On ne peut croire les politiciens, même quand ils disent la vérité, tellement ils ont l’habitude de mentir. Leur soif de pouvoir est tel que tout ce qu’ils font, ils le font avec l’arrière-pensée de leur réélection. Ils ont même des docteurs, les « spin doctors » en anglais, qui les aident à tourner (spin) tout ce qu’ils disent pour que ce soit en leur faveur et assurer leur réélection. C’est triste mais c’est la réalité et la soif de pouvoir est telle qu’il est difficile de l’éviter.
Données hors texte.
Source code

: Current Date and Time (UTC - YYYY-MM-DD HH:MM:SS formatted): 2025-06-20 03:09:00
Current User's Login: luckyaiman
Pour y remédier, il faudrait repenser le « pouvoir » des politiiciens et faire de la gouvernance un véritable service au public, pas une manière de se bourrer les poches, de favoriser ses amis et d’avoir du pouvoir. Peut-être même devrait-ce être des bénévoles qui donnent les grandes orientations des gouvernements et laisser les experts dans la fonction pulbique les mettre en oeuvre. On verrait bien moins d’arrivistes et plus de gens dédiés à leur service au public.